Galvatron gently guided him across the room and helped him to sit.  “I know.”

“Cyclonus,” Starscream said.  His fingers clenched into themselves, aching in the tightness and the pain.  “I could have stopped him.”

“You would have only died alongside me,” Galvatron said, and put a hand on Starscream’s wing, rubbing the tip soothingly.  A grounding point he hadn’t forgotten.

“I should have.”  There it was, everything Starscream had been holding back.  “You were-- damn it. I should have.”

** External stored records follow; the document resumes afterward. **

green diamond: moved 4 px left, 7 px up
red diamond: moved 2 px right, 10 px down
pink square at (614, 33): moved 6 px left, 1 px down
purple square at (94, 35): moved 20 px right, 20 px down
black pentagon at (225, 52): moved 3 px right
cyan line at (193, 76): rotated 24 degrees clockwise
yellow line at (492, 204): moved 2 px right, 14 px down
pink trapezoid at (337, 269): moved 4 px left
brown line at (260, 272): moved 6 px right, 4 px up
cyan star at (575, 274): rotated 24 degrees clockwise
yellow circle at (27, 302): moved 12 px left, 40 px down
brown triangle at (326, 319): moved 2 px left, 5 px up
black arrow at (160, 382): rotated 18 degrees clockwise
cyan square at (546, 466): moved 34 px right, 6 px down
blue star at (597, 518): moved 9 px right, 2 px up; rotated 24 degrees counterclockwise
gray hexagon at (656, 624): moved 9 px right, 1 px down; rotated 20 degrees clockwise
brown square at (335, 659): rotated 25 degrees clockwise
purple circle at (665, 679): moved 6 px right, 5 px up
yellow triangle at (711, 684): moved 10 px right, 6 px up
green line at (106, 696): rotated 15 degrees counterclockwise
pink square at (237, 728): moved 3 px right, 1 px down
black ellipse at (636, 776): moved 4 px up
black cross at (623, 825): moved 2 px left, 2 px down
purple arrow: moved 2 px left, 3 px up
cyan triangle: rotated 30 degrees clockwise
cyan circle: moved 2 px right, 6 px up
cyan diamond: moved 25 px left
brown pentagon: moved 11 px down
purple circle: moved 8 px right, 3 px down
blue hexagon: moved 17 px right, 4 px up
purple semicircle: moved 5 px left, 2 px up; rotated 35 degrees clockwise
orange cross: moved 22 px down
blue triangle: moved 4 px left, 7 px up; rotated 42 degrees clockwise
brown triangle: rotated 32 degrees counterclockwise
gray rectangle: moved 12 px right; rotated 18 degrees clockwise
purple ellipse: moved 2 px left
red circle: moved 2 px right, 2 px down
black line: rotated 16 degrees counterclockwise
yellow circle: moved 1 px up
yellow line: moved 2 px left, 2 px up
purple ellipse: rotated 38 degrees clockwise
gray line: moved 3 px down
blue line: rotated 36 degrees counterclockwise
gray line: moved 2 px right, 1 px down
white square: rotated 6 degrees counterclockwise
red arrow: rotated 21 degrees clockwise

“Should have what?”  Galvatron turned Starscream’s face to his with a hand to his chin.  “Stopped Cyclonus or died alongside me?”

Starscream didn’t speak for a moment.  “When I thought you wouldn’t remember me, I-- I wanted to have died protecting you, instead of living with a reminder that I hadn’t.”

Galvatron’s optics flickered.  “Am I a reminder?”

Was he?  Starscream had imagined that he would be.  Knowing that he was alive and yet not who he once was had been a bitter taste of regret.  

“Not now.”  Starscream felt a weight lift off him, a surprise.  “No, you’re not. You’re who I remember, even if-- well.  You understand what I mean.”

Galvatron laughed quickly, a relieved shake of air.  “You still care for me, Starscream?”

Starscream, looking at him, let his hands release from their fists.  “Yes. I always will.”

A bright, happy look traveled over Galvatron’s features, an achingly familiar look.  That had been Megatron’s look, and it did something to Starscream’s spark to see it in Galvatron’s face.  Directed at him, because Galvatron knew him.

“I love you,” Galvatron said suddenly, “and I did when I was Megatron, and I will love you if I am turned into another caricature of myself.”  

Starscream let out a breath and smiled in spite of himself.  Galvatron continued.

“And I will love you if-- if you get resurrected as some sort of horn-crowned purple monstrosity like me, and I’ll love you if you turn into the most two-faced, double-talking backstabber who tries to assassinate me every day and twice on Saturdays--”

“Oh, stop,” Starscream said, laughing.

“I’ll love you.  That’s it.” Galvatron held out his hands hesitantly, asking wordlessly for Starscream’s.  “I promise.”

Starscream put his hands into Galvatron’s, squeezed them together tightly to stifle the shaking.  “I never stopped loving you.”

The words unlocked something inside him, let the pain finally fall free.  He’d lost Megatron, but he had Galvatron. He was secure now, and utterly, completely happy.  

“Starscream--”

Starscream put a finger of his free hand over Galvatron’s mouth gently.  “Enough bluster now, Galvatron.”

He pulled his lord’s head in for a kiss, small, soft, and wavering-- kissed him with the name Galvatron on his lips and a face in front of his eyes that didn’t quite yet match the affection in his spark.  But it was a kiss that filled a promise, and a kiss that sealed a deal.

Now, all he had to do was keep his fool lord from dying on him again.